BG Group (BG.) reported a strong quarter thanks to improved liquid natural gas (LNG) results which offset a slight decline in Upstream operating profit. Total operating project rose 11% to $1,992 million as a result of a 44% increase in LNG operating profit to $749 million.
The LNG segment benefited from a mix of more cargoes and higher prices. Upstream operating profit slipped 2% to $1,231 million as improved production mix and higher oil prices failed to offset the 10% decline in production due to issues in Egypt, curtailments in the U.S., and shutdowns in Trinidad and Tobago. Thanks to Brazil, BG saw oil volumes grow to 135 million barrels per day from 96 a year before. While accompanied with higher costs, the greater realizations from oil compared with natural gas resulted in improved margins.
E&P operating margins increased to $24.10/boe from $21.65/boe last year. We expect the margin improvement to continue. Brazilian production should continue to grow and become a larger portion of the portfolio. Meanwhile, QCLNG – the world's first project to turn gas from coal seams into liquefied natural gas – remains on schedule for start-up later this year, which should also contribute higher margin production growth. QCLNG, however, also presents the biggest near-term risk for BG given the potential for a union strike that could delay start-up.
BG's strategy of connecting low-cost natural gas resources to high-value markets via LNG has resulted in the company delivering returns in excess of its cost of capital. As a result, we assign the company a narrow moat. A central component of BG's strategy is flexibility. By participating in the global LNG trade, BG can identify the highest-value market at any time and divert its own production or contracted cargo to that location. The incremental value BG achieves accrues to both its exploration and production and LNG operations, supporting returns for both segments. At the same time, BG owns capacity at key LNG import terminals in the U.S. and the United Kingdom, where it can land cargo at its own discretion, depending on current pricing. Also, LNG pricing is linked to crude oil prices, resulting in higher returns.
BG also has a high-quality resource base built through years of exploration success. Perhaps the most compelling discoveries led to BG's position in Brazil. We expect BG could realize more than six billion barrels of oil equivalent of reserves from its current concessions, the bulk of which should be oil volumes linked to Brent pricing. Thanks to early entry into the region, BG secured leases and terms that are no longer available to competitors because of recent changes in Brazilian oil laws.

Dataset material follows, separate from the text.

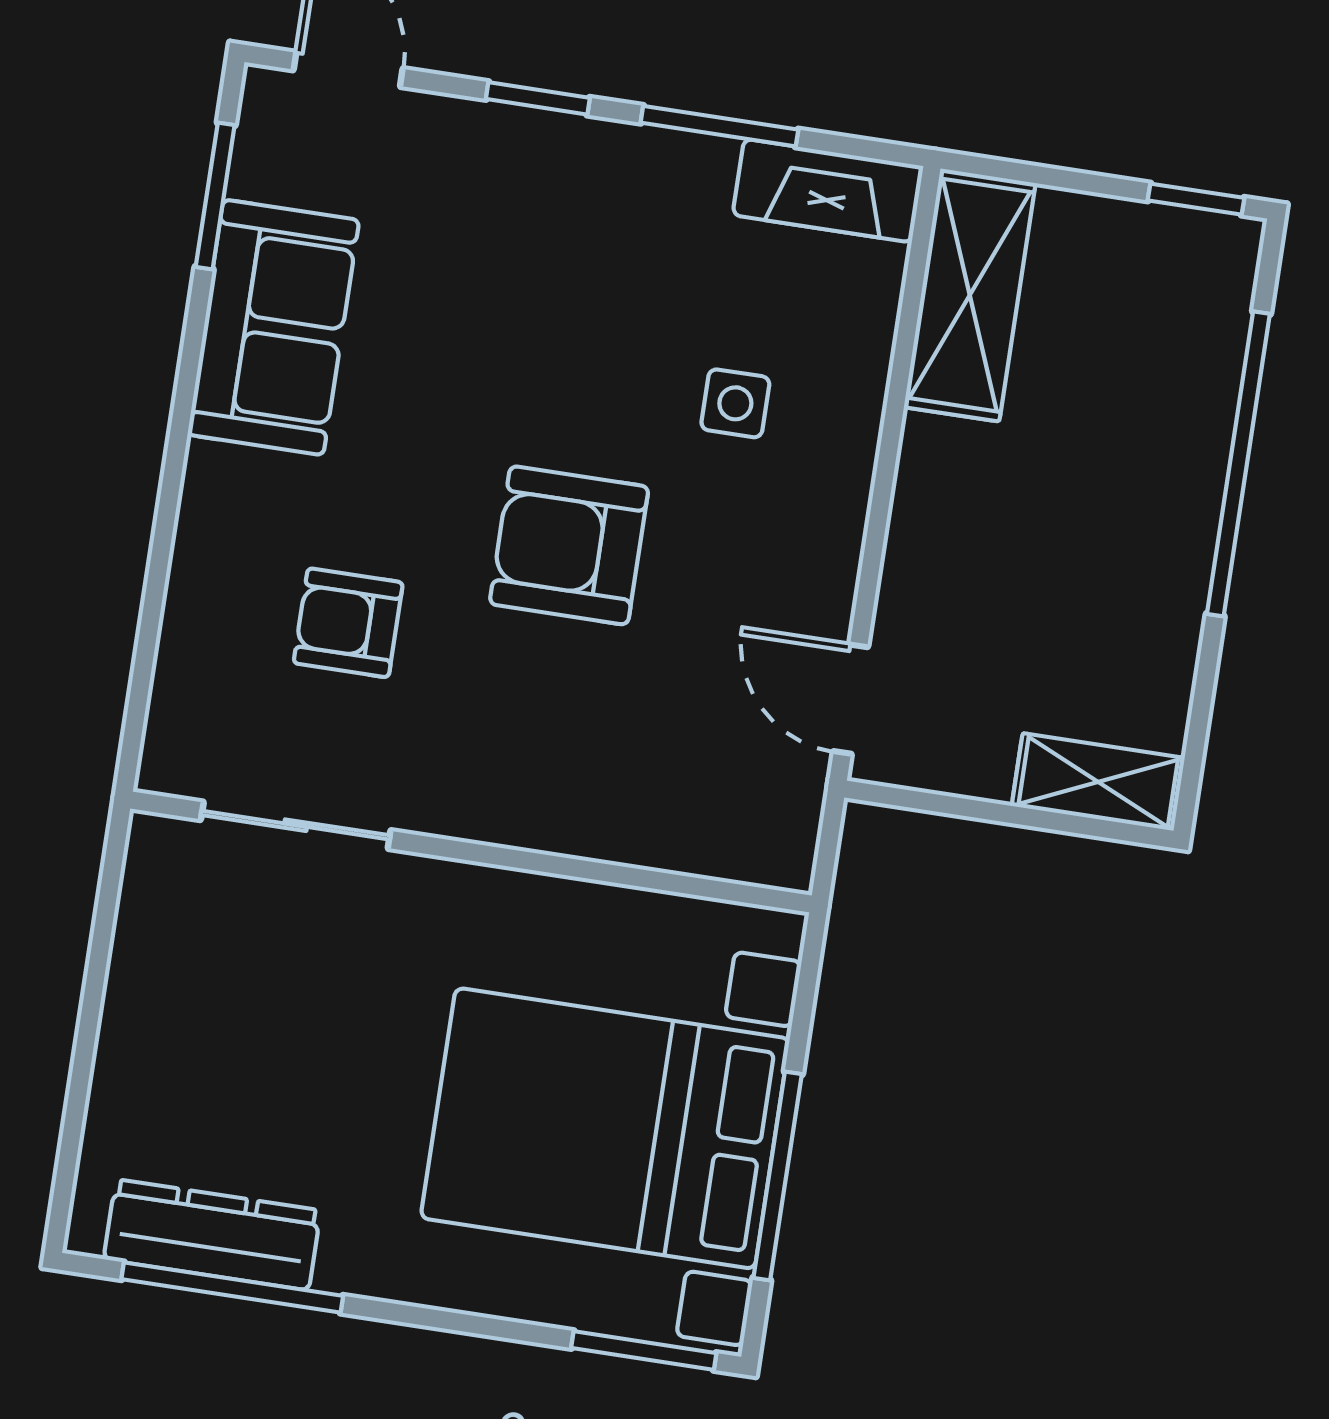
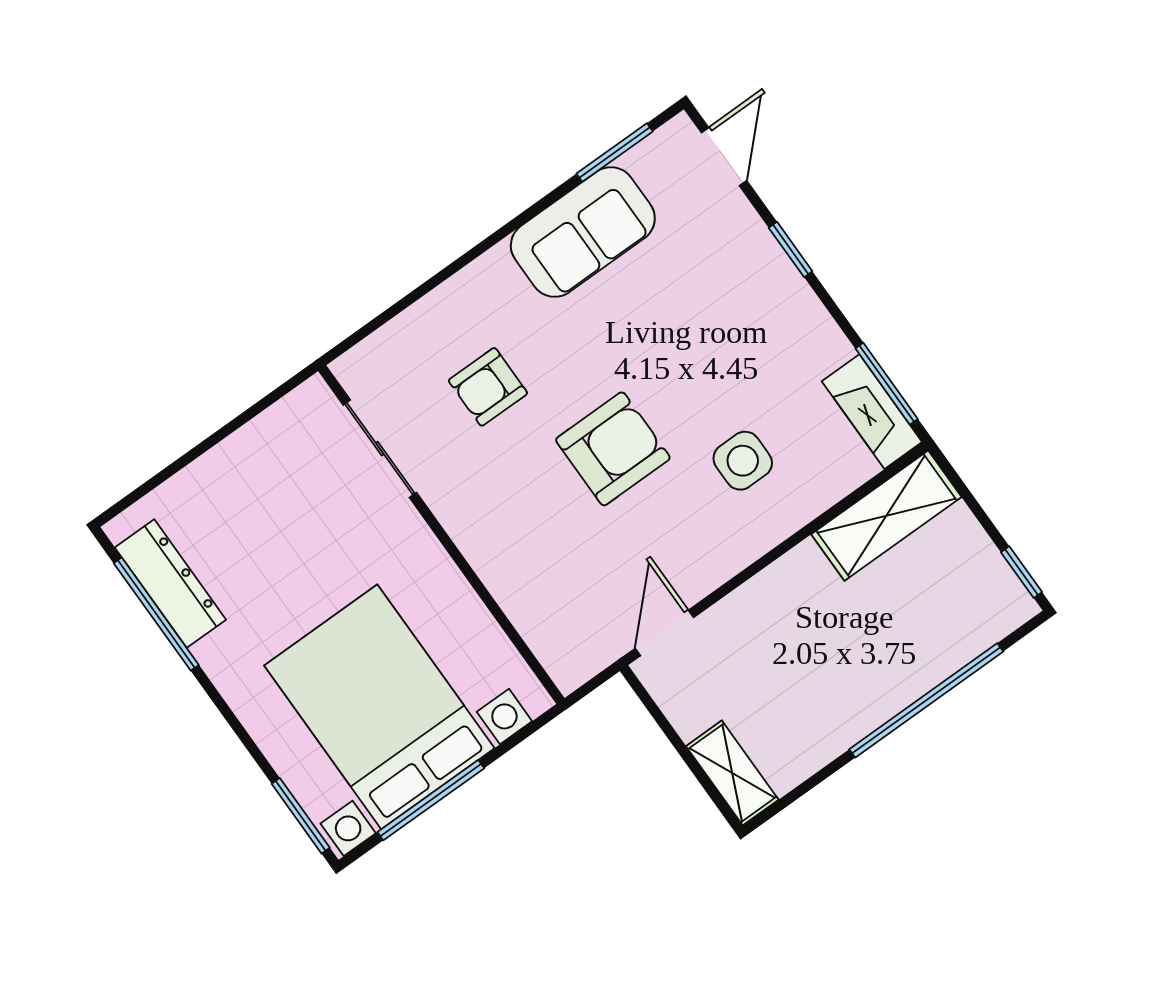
window: (719, 126) -> (887, 384), moved
side table: (735, 403) -> (743, 461), width x1.37, depth x1.37
armchair: (569, 545) -> (613, 449), turned 90
armchair: (348, 623) -> (488, 387), turned -90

Despite the dour near-term outlook and QCLNG risk, we continue to have a positive long-term outlook on BG as 2015 and beyond should be marked by production growth, margin improvement, rising free cash flow, and improving returns. In addition, as other regions contribute greater amounts of production, BG’s leverage to Egypt should diminish. Despite our thesis, we think shares are fully valued as speculation on transformative asset sales, which is likely in our opinion, and a potential takeover, which we consider unlikely, has shares trading close to our fair value estimate. Management offered little more in guidance on possible sales other than indicating the list of candidates had been narrowed and implying Brazilian assets were included.